== REQUIRED ACTION ==
Find the word "right" in the records and copy every line where it occurs.

*** Opening of DATASET ***

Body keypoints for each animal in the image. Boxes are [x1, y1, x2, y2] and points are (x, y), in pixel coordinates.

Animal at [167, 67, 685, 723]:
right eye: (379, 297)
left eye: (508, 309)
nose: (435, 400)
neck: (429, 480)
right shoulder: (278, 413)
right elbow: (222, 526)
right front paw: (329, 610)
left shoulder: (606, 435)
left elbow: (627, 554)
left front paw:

*** Close of DATASET ***

== ANSWER SECTION ==
right eye: (379, 297)
right shoulder: (278, 413)
right elbow: (222, 526)
right front paw: (329, 610)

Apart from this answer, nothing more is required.